Mazhab adalah ism makan atau ism zaman yang berasal dari kata;
ذهب – يذهب – ذهبا / ذهابا
yang berarti pergi atau berjalan, maka secara bahasa arti mazhab adalah
tempat berjalan/jalan atau waktu berpergian. Pengertian mazhab dalam
bingkai syari`at adalah sekumpulan pemikiran Imam Mujtahid dibidang
hukum-hukum syari`at yang digali dengan menggunakan dalil-dalil secara
terperinci, dan kaedah-kaedah ushul. Jadi Mazhab yang kita maksudnya di
sini adalah mazhab fiqh. Saat ini kita mengenal empat Mazhab dalam
dunia islam, yaitu:
Mazhab Hanafi
Mazhab Hanafi
dibentuk oleh seorang ulama besar kufah yang bernama lengkap, Abu
Hanifah Nu’man bin Tsabit bin Zuwatha al-Kufii. Beliau lahir pada tahun
80 H dan wafat pada tahun 150 H. beliau adalah termasuk dalam atba’
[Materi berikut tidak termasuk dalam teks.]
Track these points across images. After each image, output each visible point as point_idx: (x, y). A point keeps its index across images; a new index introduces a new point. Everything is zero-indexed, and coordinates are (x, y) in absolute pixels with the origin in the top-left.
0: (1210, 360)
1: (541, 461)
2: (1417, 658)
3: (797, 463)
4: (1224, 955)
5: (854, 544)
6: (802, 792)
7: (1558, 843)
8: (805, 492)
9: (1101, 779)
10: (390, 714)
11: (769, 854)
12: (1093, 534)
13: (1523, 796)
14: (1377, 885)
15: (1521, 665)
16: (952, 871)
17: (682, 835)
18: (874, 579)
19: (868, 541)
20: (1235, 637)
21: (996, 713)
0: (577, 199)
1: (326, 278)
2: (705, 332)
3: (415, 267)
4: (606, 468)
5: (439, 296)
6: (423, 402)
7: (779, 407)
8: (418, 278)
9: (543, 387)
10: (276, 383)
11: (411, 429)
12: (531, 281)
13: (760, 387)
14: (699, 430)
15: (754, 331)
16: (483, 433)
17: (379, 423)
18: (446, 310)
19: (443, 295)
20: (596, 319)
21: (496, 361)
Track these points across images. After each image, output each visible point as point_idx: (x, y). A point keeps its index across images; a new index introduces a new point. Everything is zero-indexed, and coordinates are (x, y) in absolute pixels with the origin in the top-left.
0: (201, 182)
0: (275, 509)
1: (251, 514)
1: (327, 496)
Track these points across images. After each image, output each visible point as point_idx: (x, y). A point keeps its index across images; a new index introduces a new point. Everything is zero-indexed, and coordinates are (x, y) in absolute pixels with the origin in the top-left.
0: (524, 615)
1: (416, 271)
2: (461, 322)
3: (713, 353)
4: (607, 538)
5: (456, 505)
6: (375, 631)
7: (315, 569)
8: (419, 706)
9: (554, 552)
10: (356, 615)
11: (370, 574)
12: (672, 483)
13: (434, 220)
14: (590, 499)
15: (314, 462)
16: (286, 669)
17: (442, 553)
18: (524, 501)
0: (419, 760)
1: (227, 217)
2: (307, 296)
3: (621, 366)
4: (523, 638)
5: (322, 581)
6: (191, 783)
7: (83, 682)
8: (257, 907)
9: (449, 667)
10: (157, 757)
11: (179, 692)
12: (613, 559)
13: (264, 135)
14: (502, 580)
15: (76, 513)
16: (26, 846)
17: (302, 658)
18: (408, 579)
al-tabi’in, dan ada ulama yang mengatakan bahwa beliau tergolong dalam
Tabi’in, yang hidup dalam dua daulah yaitu daulah umayyah dan daulah
‘abbasiyyah, sehingga beliau pernah bertemu dengan Anas bin Malik dan
juga meriwatkan hadits darinya.[1] Sekarang ini mazhab Hanafi merupakan
mazhab di Mesir, Turki, Syiria dan Libanon. Dan mazhab ini dianut
sebagian besar penduduk Afganistan, Pakistan, Turkistan, Muslimin India
dan Tiongkok.
Mazhab Maliki
Mazhab ini didirikan
oleh seorang ulama besar madinah yang lahir pada tahun 93 H/73 M, dari
keluarga Arab terhormat, bernama lengkap Abu ‘Abdillah Malik bin Anas
bin Malik bin Abi ‘Amir bin amr bin Haris bin Gaiman bin Kutail bin Amr
bin Haris al-Ashbahi. Orang tua dan leluhurnya dikenal sebagai ulama
hadits Madinah, kerena ini membuat imam Malik sejak kecil mencintai ilmu
hadits dan ilmu lainnya. Mula-mula beliau menimba ilmu hadits pada ayah
dan paman-pamannya. Kemudian berguru kepada ulama-ulama terkenal antara
lain, ‘Abd ar-Rahman bin Hurmuz dan Nafi’ Maula Ibn ‘Umar. Dan guru
beliau dibidang fiqh ialah, Rabi’ah bin ‘Abd Ar-Rahman, dan imam Ja’far
ash-Shadiq[2].
Imam Malik telah menguasai banyak
ilmu sehingga tidak sedikit ulama yang menimba ilmu padanya, termasuk
diantaranya imam Syafi’i penegak pertama mazhab Syafi’i, Bahkan menurut
satu riwayat, murid terkenal imam Malik mencapai 1.300 orang.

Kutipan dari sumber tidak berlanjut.